3. The resulting stage name(s) are what you pass to Jenkins via the `stage_list` parameter when triggering a job.
### Using `test_to_stage_mapping.py`
Manually searching YAML and Groovy files can be tedious. The helper script
`scripts/test_to_stage_mapping.py` automates the lookup:
```bash
python scripts/test_to_stage_mapping.py --tests "triton_server/test_triton.py::test_gpt_ib_ptuning[gpt-ib-ptuning]"
python scripts/test_to_stage_mapping.py --tests gpt_ib_ptuning
python scripts/test_to_stage_mapping.py --stages A100X-Triton-Post-Merge-1
python scripts/test_to_stage_mapping.py --test-list my_tests.txt
python scripts/test_to_stage_mapping.py --test-list my_tests.yml
```
The first two commands print the Jenkins stages that run the specified tests or
patterns. Patterns are matched by substring, so partial test names are
supported out of the box. The third lists every test executed in the given stage. When
providing tests on the command line, quote each test string so the shell does
not interpret the `[` and `]` characters as globs. Alternatively, store the
tests in a newlineseparated text file or a YAML list and supply it with
`--test-list`.
To run the same tests on your pull request, comment:
```bash
/bot run --stage-list "A100X-Triton-[Post-Merge]-1,A100X-Triton-[Post-Merge]-2"
```
This executes the same tests that run post-merge for this hardware/backend.
## Waiving tests
Sometimes a test is known to fail due to a bug or unsupported feature.

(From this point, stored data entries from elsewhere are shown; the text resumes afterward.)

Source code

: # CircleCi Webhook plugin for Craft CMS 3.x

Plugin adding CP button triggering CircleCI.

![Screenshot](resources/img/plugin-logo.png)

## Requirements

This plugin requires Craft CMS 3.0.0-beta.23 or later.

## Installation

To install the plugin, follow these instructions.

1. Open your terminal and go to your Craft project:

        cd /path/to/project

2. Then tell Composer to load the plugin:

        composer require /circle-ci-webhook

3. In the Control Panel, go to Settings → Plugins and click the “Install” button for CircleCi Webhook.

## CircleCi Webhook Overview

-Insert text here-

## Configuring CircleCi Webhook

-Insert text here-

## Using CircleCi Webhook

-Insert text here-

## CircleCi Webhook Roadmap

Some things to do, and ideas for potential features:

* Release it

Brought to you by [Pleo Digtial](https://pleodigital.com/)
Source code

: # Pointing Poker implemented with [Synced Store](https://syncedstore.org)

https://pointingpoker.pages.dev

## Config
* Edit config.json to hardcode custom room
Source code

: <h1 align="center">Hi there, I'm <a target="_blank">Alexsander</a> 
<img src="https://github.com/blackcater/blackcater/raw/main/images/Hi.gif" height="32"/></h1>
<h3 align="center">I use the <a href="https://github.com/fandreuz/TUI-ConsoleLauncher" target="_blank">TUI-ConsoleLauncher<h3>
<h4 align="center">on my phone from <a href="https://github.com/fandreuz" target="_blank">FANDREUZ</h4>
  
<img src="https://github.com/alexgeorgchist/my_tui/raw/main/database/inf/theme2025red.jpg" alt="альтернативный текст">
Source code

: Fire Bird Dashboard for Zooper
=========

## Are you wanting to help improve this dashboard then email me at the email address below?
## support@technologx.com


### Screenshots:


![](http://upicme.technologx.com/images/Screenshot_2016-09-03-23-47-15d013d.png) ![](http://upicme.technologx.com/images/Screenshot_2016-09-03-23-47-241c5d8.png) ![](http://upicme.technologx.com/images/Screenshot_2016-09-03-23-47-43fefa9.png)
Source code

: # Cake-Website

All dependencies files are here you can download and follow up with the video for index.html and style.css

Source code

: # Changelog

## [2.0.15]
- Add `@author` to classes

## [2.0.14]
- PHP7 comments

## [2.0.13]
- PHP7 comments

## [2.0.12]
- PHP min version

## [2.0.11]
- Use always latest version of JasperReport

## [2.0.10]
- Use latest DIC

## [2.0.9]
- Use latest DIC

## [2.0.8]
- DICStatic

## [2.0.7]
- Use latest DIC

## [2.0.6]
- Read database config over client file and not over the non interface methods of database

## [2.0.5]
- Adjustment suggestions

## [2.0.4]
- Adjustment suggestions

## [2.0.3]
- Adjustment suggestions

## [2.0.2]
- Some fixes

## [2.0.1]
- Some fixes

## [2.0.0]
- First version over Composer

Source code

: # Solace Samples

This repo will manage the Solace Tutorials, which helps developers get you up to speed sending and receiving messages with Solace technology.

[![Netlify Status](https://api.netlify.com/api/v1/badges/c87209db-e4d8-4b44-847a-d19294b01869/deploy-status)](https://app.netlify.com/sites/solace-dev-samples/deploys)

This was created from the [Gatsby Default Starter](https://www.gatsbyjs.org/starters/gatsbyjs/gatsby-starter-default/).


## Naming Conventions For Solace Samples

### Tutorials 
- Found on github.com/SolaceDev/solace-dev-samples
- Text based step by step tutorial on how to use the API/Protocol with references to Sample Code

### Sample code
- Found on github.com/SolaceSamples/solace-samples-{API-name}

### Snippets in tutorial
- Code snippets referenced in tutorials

Instead
of removing it from the YAML test lists, add the test name to
`tests/integration/test_lists/waives.txt`. Every CI run passes this file to
pytest via `--waives-file`, so the listed tests are skipped automatically.
Each line contains the fully qualified test name followed by an optional
`SKIP (reason)` marker. A `full:GPU_TYPE/` prefix restricts the waive to a
specific hardware family. Example:
```text
examples/test_openai.py::test_llm_openai_triton_1gpu SKIP (https://nvbugspro.nvidia.com/bug/4963654)
full:GH200/examples/test_qwen2audio.py::test_llm_qwen2audio_single_gpu[qwen2_audio_7b_instruct] SKIP (arm is not supported)
```
Changes to `waives.txt` should include a bug link or brief explanation so other
developers understand why the test is disabled.
## Triggering CI Best Practices
### Triggering Post-merge tests
When you only need to verify a handful of post-merge tests, avoid the heavy
`/bot run --post-merge` command. Instead, specify exactly which stages to run:
```bash
/bot run --stage-list "stage-A,stage-B"
```
This runs **only** the stages listed. You can also add stages on top of the
default pre-merge set:
```bash
/bot run --extra-stage "stage-A,stage-B"
```
Both options accept any stage name defined in `jenkins/L0_Test.groovy`. Being
selective keeps CI turnaround fast and conserves hardware resources.
### Avoiding unnecessary `--disable-fail-fast` usage
Avoid habitually using `--disable-fail-fast` as it wastes scarce hardware resources. The CI system automatically reuses successful test stages when commits remain unchanged, and subsequent `/bot run` commands only retry failed stages. Overusing `--disable-fail-fast` keeps failed pipelines consuming resources (like DGX-H100s), increasing queue backlogs and reducing team efficiency.